Kantor Wilayah Kementerian Hukum Sulawesi Selatan (Kanwil Kemenkum Sulsel) mengadakan rapat harmonisasi untuk membahas lima produk hukum yang diajukan oleh Pemerintah Kabupaten Kepulauan Selayar.
Dari lima rancangan tersebut, tiga di antaranya dikembalikan untuk perbaikan dan penyesuaian lebih lanjut.
Hal ini disampaikan Perancangan Peraturan Perundang-undangan Madya Kanwil Kemenkum Sulsel Baharuddin pada rapat harmonisasi yang digelar di Ruang Harmonisasi Kanwil Sulsel, Senin (24/2/2024).
“Sebanyak 3 dari 5 (Lima) Produk Hukum Daerah yang diajukan oleh Pemda Kabupaten Kepulauan Selayar dikembalikan untuk dikakukan perbaikan dan disesuaikan serta disempurnakan sesuai dengan aturan terkait pembentukan Peraturan Perundang-undangan,” ungkap Bahar.
Ketiga rancangan tersebut meliputi:
- Rancangan Peraturan Daerah (Ranperda) tentang perubahan kedua atas Peraturan Daerah Nomor 1 Tahun 2016 mengenai pemerintahan desa.
- Rancangan Peraturan Kepala Daerah (Ranperkada) tentang tenaga ahli pada staf ahli bupati.
- Ranperkada terkait penertiban hewan ternak.
Sementara itu, dua rancangan lainnya dinyatakan dapat dilanjutkan prosesnya, yaitu:
- Ranperkada tentang pakaian dinas aparatur sipil negara di lingkungan pemerintah daerah.

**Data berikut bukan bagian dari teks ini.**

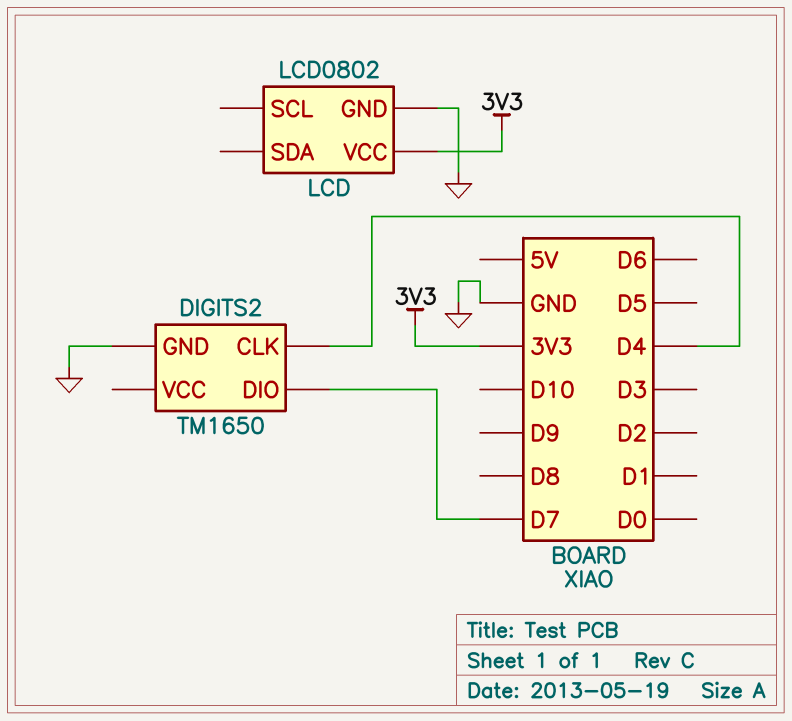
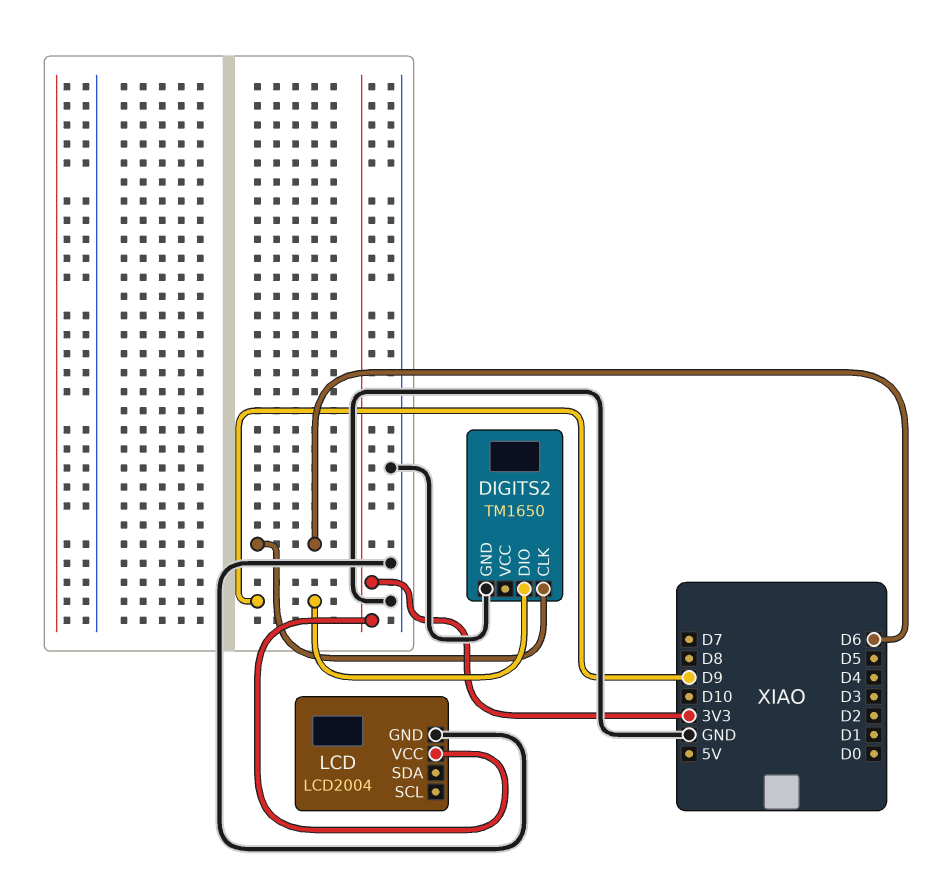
DIGITS2 pin CLK: D4 -> D6
DIGITS2 pin DIO: D7 -> D9
LCD: LCD0802 -> LCD2004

- Ranperkada mengenai pedoman penyusunan anggaran pendapatan dan belanja desa.
Asisten Pemerintahan dan Kesejahteraan Rakyat Kabupaten Kepulauan Selayar, M. Y. Kr. Tompobulu, menyatakan komitmennya untuk melakukan perbaikan dan penyesuaian terhadap tiga rancangan yang dikembalikan tersebut.
Rapat harmonisasi ini juga dihadiri oleh perancang perundang-undangan Kanwil Kemenkumham Sulsel dan sejumlah pejabat dari Pemerintah Kabupaten Kepulauan Selayar.
Kepala Kantor Wilayah Kementerian Hukum Sulawesi Selatan (Kanwil Kemenkum Sulsel), Andi Basmal mengatakan bahwa pihaknya akan terus bersinergi dengan Pemerintah Daerah (Pemda) di Sulsel dalam Pembentukan Produk Hukum Daerah yang sesuai dengan kepentingan publik dan masyarakat.
“Saya berharap agar para perancang melakukan harmonisasi dengan teliti sehingga produk hukum yang dihasilkan selaras, sesuai, dan sinkron dengan kepentingan yang ada di daerah dan dengan peraturan perundang-undangan yang lebih tinggi, sederajat, sehingga tersusun secara sistematis, tidak saling bertentangan dan tumpang tindih dengan aturan diatasnya,” jelas Andi Basmal dalam arahannya.